## [What is needed]
Could you write out the material again, starting at the line that contains "How many Min values are between 0 and 1?" and ending at the end of the material, changing "majority" to "largest part" and keeping everything else the same, but leaving the pictures out?

## [Data visualization images]
----------

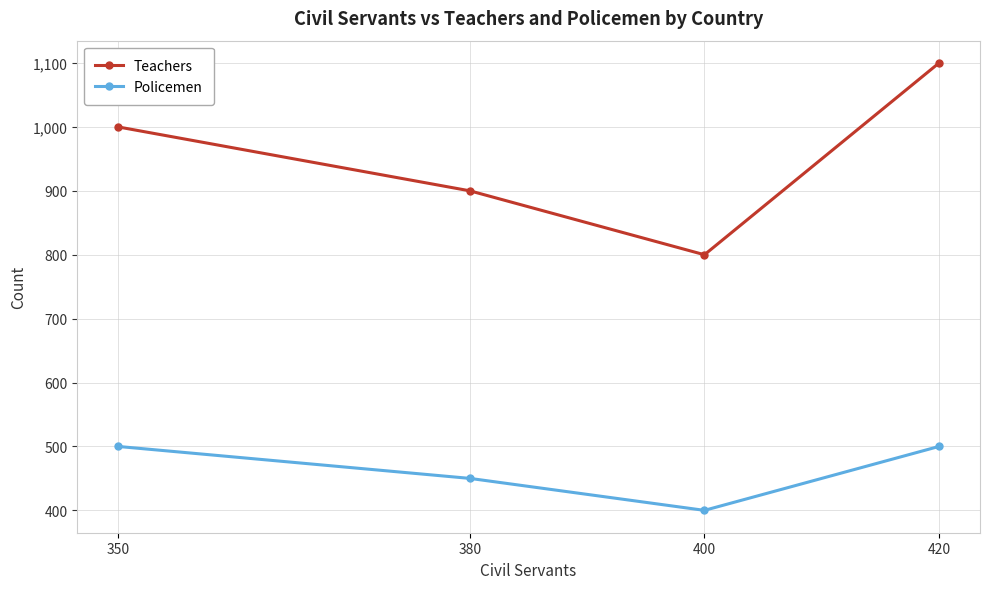

Reading right to left, list all the values displayed in this chart.

Teachers: 1100	800	900	1000
Policemen: 500	400	450	500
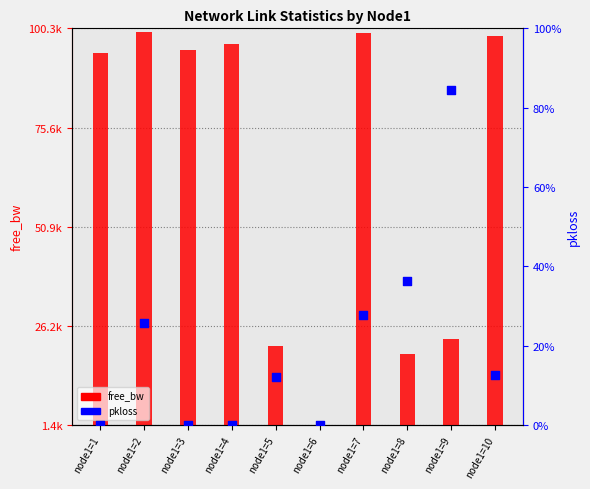

Is the value of free_bw at node1=9 greater than the value of pkloss at node1=2?

Yes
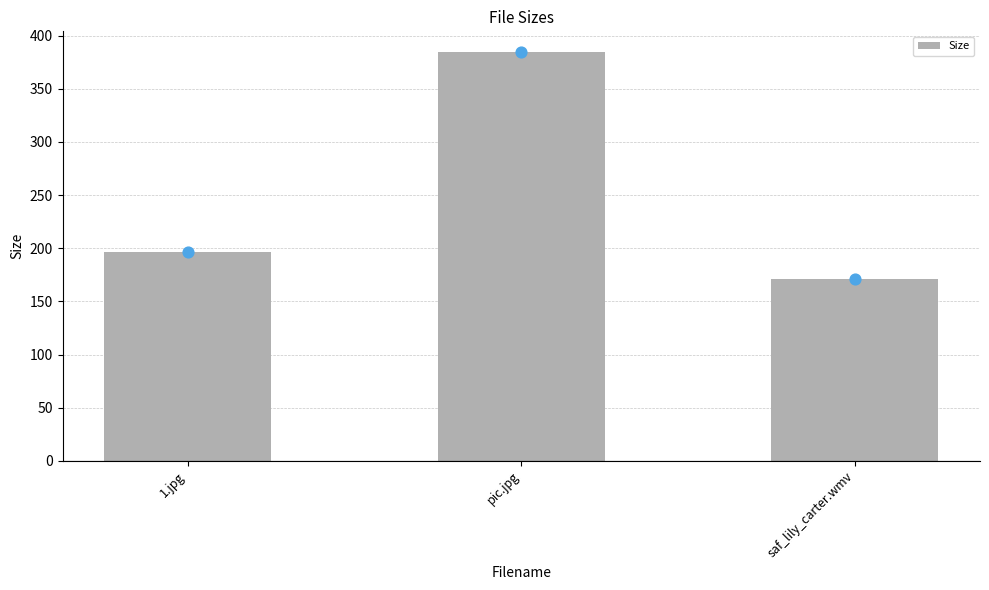

Approximately how many times larger is the value at 1.jpg compared to pic.jpg?

0.5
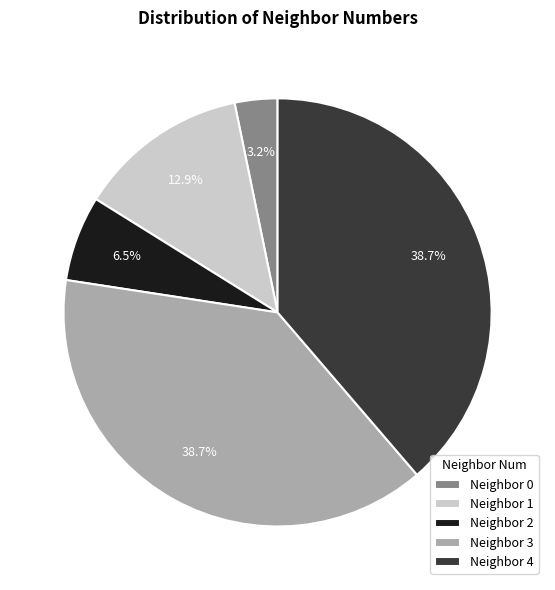

Is there any slice that represents more than half of the pie?

No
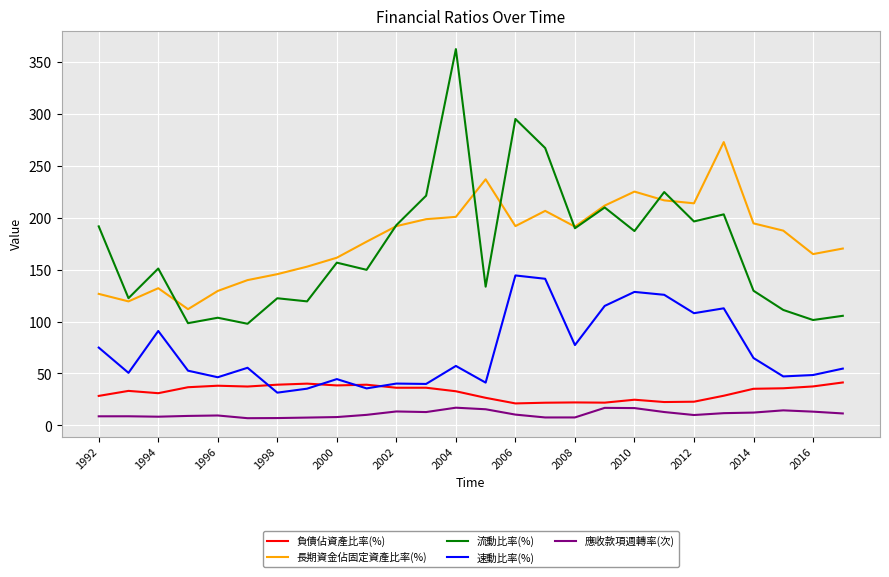

What is the sum of all 負債佔資產比率(%) values?

828.3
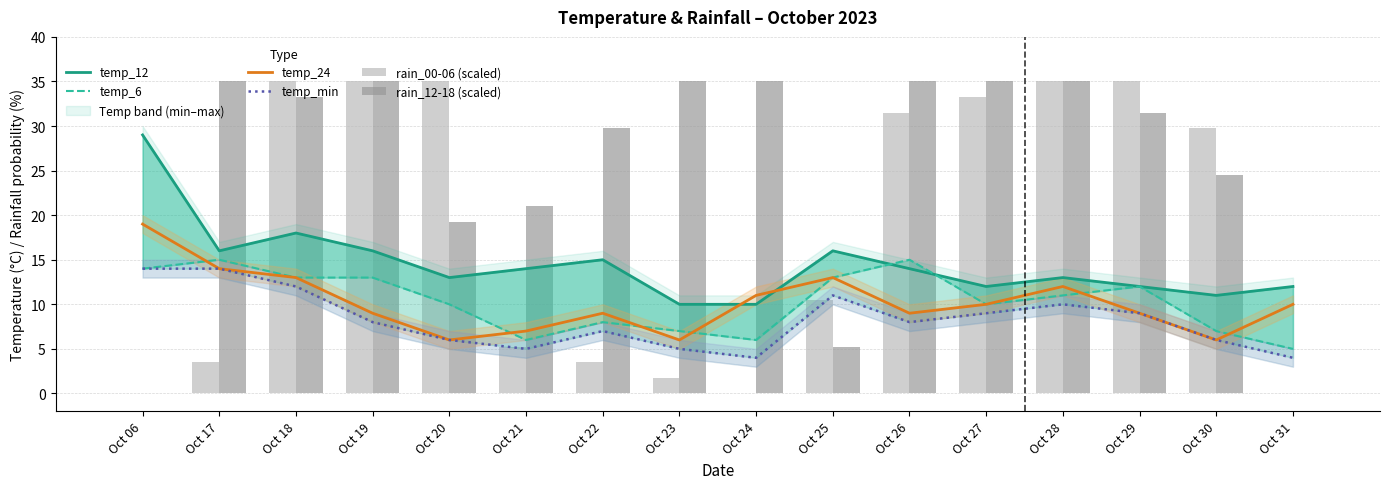

What is the value of the rain_00-06 (scaled) bar at the 4th from the left?

35.0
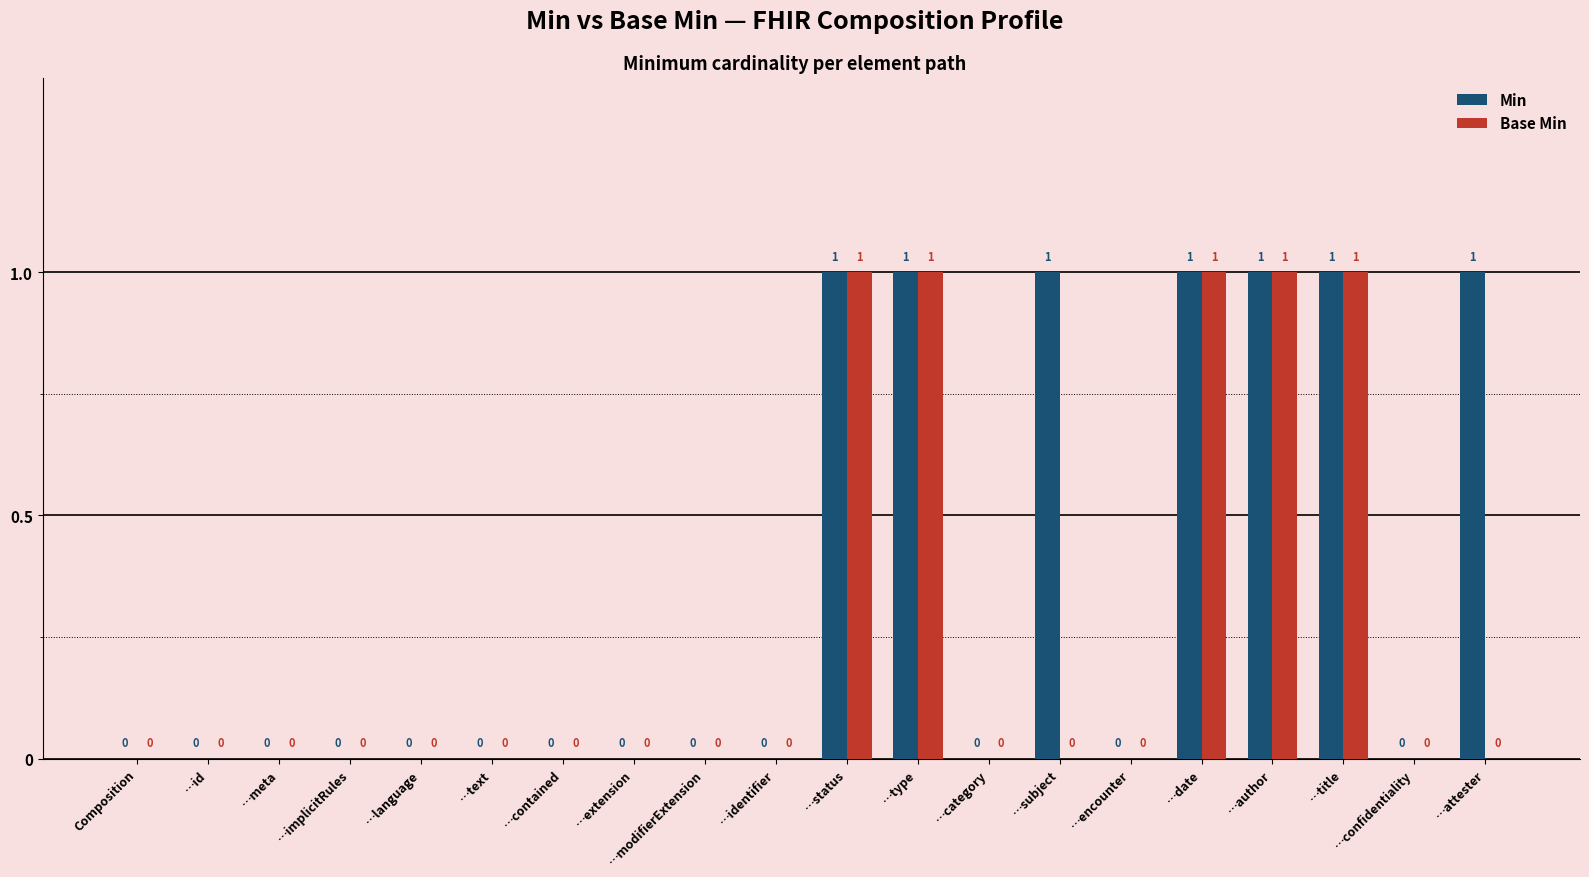

How many Min values are between 0 and 1?

20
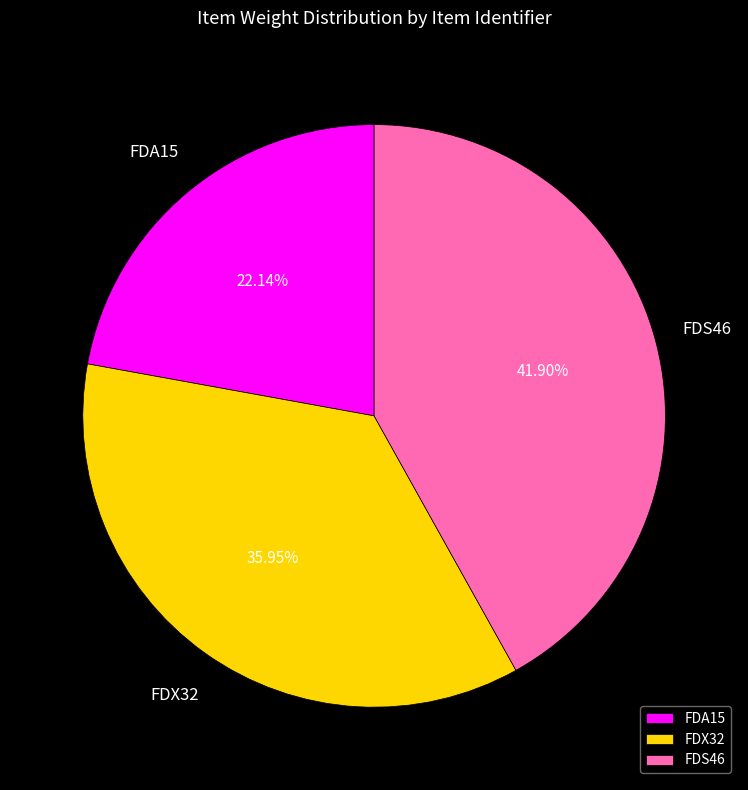

Is FDA15 the majority of the pie?

No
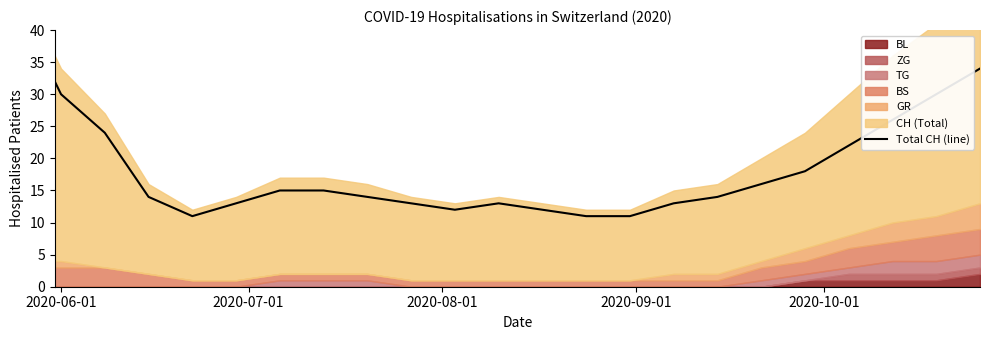

Does the chart have visible grid lines?

No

----------

## [Response box]
How many Min values are between 0 and 1?

20

Is FDA15 the largest part of the pie?

No

Does the chart have visible grid lines?

No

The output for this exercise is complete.